(Source texts of formatted documents)
┏━━

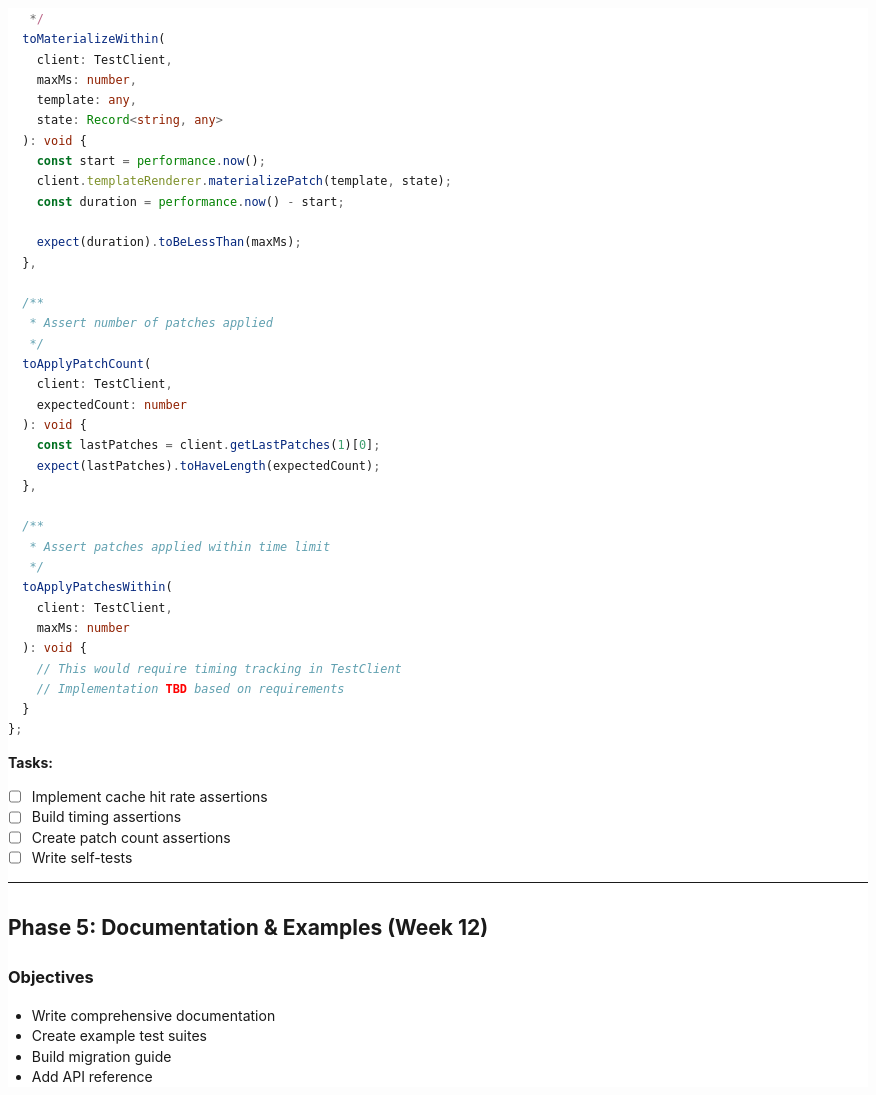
 ```typescript
   */
  toMaterializeWithin(
    client: TestClient,
    maxMs: number,
    template: any,
    state: Record<string, any>
  ): void {
    const start = performance.now();
    client.templateRenderer.materializePatch(template, state);
    const duration = performance.now() - start;

    expect(duration).toBeLessThan(maxMs);
  },

  /**
   * Assert number of patches applied
   */
  toApplyPatchCount(
    client: TestClient,
    expectedCount: number
  ): void {
    const lastPatches = client.getLastPatches(1)[0];
    expect(lastPatches).toHaveLength(expectedCount);
  },

  /**
   * Assert patches applied within time limit
   */
  toApplyPatchesWithin(
    client: TestClient,
    maxMs: number
  ): void {
    // This would require timing tracking in TestClient
    // Implementation TBD based on requirements
  }
};
```

**Tasks:**
- [ ] Implement cache hit rate assertions
- [ ] Build timing assertions
- [ ] Create patch count assertions
- [ ] Write self-tests

---

## Phase 5: Documentation & Examples (Week 12)

### Objectives
- Write comprehensive documentation
- Create example test suites
- Build migration guide
- Add API reference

┗━━

*What the exercise asks*
The lines that contain the word "const" are wanted; copy each of them from the records.

*Solution for this task*
    const start = performance.now();
    const duration = performance.now() - start;
    const lastPatches = client.getLastPatches(1)[0];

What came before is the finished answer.